0

The raw data shape is (200000 * 15) but after pre-processing the data and applying OneHotEncoding the data dimension has got increased to (200000 * 300).

The data needs to be trained with Linear Regression, XGBoost and RF for predictive modeling. Earlier LabelEncoder had been used and the results are not satisfactory.

(200000 * 300) is consuming a whole lot of RAM and slapping MemoryError while training the data.

  • Running on Jupyter Notebook AWS with 16 gb RAM
  • Using sklearn for most of the ML part
  • Data is in csv format (loaded as DataFrame in Python)

Would appreciate any suggestion !

Tomasz Giba
  • 507
  • 1
  • 8
  • 22
Soumyaansh
  • 8,626
  • 7
  • 45
  • 45
  • try this: https://stackoverflow.com/a/4285292/2075165 here is a simple python memory capacity test. Maybe it will give you an idea what is too much memory. I understand that "15" is number of columns. What is stored in these columns? Or, how much data is used by one row? If you would calculate that then multiplying this by 200 000 would give you an idea how much memory is being consumed. Also, how big is this `csv` file. Maybe it takes too much and you should process it in chunks. – Tomasz Giba Dec 07 '17 at 14:02
  • Thanks for the link @TomaszGiba, the csv is of 400 mb which is relatively not that big but as I mentioned the dimension(columns) has been increased because of applying OneHotEncoding which replaces all the categorical values to either 1 or 0. I will go through the link thanks a lot – Soumyaansh Dec 07 '17 at 14:23
  • 1
    Yeah, that is not much.
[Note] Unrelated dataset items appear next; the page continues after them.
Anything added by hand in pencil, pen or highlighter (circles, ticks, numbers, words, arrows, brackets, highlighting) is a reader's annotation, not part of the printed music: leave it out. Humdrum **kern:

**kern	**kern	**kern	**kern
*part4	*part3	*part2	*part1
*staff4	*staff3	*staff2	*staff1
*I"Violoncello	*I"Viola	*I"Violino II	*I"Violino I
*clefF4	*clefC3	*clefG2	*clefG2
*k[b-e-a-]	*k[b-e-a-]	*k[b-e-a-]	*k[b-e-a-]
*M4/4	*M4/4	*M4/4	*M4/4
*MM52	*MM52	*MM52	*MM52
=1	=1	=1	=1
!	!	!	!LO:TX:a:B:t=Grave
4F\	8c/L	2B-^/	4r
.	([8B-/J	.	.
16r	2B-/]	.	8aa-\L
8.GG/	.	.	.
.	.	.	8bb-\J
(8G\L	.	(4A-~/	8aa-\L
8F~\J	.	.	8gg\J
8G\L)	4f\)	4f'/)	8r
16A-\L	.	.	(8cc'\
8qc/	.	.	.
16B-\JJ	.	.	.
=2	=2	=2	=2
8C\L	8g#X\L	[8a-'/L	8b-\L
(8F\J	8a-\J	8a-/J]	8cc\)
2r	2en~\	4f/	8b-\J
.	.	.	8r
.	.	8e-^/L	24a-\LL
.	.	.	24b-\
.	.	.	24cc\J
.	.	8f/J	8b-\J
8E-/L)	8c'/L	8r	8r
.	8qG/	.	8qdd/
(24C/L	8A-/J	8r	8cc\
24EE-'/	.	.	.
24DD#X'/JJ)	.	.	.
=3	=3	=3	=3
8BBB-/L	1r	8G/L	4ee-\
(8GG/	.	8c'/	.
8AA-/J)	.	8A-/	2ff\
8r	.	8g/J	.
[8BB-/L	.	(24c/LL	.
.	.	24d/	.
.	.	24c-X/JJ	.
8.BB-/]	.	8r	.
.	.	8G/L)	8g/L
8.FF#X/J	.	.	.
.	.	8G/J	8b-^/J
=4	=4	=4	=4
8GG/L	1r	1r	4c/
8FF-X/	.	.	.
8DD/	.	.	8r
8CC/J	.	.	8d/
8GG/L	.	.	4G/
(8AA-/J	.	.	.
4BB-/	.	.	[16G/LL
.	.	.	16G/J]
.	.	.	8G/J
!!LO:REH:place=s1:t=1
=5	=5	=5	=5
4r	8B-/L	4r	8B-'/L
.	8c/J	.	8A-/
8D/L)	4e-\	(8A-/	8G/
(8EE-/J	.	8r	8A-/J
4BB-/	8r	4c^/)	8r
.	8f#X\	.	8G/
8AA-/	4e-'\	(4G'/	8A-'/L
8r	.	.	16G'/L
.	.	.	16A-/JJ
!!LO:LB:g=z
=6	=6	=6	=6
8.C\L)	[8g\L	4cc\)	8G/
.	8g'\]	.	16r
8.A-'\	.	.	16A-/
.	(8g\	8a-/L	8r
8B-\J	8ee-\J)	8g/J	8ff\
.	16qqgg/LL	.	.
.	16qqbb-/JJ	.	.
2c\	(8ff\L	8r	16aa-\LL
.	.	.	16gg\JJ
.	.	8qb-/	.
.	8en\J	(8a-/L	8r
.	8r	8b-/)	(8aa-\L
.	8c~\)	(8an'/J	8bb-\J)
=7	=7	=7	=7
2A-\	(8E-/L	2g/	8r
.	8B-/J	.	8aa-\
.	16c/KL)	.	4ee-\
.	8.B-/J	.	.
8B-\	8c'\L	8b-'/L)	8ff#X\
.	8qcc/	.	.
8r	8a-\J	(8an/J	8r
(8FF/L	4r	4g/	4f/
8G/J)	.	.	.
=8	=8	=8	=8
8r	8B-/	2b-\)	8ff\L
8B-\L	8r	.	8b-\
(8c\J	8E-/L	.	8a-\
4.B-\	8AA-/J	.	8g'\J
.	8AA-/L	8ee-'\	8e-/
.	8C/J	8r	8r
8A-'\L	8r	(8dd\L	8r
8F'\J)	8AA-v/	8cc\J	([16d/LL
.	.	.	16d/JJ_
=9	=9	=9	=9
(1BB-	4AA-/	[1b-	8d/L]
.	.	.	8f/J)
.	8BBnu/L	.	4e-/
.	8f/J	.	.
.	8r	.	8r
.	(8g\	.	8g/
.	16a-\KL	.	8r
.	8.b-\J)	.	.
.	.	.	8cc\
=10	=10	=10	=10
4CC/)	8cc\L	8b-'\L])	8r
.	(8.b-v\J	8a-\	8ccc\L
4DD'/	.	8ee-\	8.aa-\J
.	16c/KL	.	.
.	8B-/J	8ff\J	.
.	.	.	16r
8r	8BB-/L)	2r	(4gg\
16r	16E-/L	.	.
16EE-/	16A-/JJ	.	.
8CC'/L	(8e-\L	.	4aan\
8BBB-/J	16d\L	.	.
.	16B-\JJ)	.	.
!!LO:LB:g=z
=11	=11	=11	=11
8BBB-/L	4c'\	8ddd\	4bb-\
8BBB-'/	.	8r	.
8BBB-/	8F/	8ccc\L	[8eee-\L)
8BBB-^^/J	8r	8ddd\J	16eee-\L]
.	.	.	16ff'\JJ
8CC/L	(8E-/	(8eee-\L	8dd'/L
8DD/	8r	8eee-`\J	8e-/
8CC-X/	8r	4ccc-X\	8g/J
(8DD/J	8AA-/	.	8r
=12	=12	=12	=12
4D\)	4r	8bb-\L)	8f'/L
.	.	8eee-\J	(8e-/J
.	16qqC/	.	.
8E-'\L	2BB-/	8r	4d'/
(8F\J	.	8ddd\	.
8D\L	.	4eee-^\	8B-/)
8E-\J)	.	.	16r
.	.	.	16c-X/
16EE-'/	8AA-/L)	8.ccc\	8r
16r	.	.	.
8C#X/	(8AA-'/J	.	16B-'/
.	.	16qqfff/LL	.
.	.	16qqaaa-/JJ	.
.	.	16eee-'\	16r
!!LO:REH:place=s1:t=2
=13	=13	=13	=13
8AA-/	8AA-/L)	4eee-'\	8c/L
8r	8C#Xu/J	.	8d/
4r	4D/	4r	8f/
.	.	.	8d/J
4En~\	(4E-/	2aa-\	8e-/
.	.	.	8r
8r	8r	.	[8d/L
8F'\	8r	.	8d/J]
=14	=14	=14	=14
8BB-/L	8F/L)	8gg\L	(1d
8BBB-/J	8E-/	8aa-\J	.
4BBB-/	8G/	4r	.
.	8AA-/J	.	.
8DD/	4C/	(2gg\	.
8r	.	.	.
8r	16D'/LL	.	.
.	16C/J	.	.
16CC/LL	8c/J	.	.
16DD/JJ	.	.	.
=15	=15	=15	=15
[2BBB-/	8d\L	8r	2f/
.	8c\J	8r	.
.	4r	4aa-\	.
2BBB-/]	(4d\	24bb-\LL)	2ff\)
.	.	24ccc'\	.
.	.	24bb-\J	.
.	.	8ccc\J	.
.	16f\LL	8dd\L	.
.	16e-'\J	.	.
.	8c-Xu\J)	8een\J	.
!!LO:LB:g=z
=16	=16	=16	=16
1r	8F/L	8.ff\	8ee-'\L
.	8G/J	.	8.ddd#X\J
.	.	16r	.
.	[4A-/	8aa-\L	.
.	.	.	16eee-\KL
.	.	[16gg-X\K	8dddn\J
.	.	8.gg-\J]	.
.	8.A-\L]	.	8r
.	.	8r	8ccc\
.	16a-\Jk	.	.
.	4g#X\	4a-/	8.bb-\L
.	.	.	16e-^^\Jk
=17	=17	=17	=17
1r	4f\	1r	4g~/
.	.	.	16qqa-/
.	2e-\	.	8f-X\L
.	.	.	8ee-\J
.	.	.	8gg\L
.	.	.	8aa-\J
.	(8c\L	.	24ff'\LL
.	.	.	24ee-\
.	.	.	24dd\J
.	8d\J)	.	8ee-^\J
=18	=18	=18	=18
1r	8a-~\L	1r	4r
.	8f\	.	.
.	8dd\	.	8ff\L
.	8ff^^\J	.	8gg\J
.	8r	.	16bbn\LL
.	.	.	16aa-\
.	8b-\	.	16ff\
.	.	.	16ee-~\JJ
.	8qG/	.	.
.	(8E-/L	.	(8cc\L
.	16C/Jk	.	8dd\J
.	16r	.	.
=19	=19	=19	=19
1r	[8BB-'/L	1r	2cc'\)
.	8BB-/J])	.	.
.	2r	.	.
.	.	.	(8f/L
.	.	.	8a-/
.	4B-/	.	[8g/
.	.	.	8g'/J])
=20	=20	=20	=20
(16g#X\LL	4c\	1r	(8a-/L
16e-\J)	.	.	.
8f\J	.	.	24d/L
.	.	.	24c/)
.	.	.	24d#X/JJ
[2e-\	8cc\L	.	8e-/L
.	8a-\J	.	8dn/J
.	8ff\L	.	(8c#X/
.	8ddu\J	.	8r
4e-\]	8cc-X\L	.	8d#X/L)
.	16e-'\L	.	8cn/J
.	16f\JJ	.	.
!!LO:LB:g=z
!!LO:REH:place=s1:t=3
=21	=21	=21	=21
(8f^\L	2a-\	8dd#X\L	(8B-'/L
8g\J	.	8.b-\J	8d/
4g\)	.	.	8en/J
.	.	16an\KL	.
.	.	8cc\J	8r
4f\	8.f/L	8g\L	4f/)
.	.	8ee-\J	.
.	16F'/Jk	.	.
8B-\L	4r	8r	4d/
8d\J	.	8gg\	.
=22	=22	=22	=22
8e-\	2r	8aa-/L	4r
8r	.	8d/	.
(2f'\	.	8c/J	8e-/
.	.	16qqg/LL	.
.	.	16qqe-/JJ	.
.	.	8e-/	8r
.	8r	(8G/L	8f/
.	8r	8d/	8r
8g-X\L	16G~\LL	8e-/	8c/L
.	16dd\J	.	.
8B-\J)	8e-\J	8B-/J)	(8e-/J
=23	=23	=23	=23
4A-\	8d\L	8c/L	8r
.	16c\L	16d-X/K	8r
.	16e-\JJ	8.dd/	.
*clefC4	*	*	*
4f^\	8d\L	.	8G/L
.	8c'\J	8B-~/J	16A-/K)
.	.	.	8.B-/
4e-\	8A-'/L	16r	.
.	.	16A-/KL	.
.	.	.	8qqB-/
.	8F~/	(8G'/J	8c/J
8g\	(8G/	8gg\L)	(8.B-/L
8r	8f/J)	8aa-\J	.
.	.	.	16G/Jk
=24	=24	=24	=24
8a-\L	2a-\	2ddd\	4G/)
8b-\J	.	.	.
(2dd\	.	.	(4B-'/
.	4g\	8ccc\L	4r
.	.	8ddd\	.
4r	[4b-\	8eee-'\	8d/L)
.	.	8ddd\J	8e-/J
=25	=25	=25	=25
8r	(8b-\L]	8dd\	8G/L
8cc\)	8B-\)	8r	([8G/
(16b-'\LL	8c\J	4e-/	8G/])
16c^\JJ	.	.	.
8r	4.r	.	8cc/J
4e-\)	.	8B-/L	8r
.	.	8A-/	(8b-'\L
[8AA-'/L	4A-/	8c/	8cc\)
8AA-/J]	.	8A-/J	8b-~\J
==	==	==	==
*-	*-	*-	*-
Even if columns are extrapolated from 15 to 300 it is still one bit per column. So, 200 000 * 300 bits is 0,01 GB and plus 400 mb for file you should still have tons of RAM left. Something is fishy. – Tomasz Giba Dec 07 '17 at 14:26
  • Maybe convert to sparse matix before processing – Vivek Kumar Dec 11 '17 at 09:07
  • Where is the actual memory error happening? What stage of your training? – rayryeng Dec 15 '17 at 10:13

0 Answers0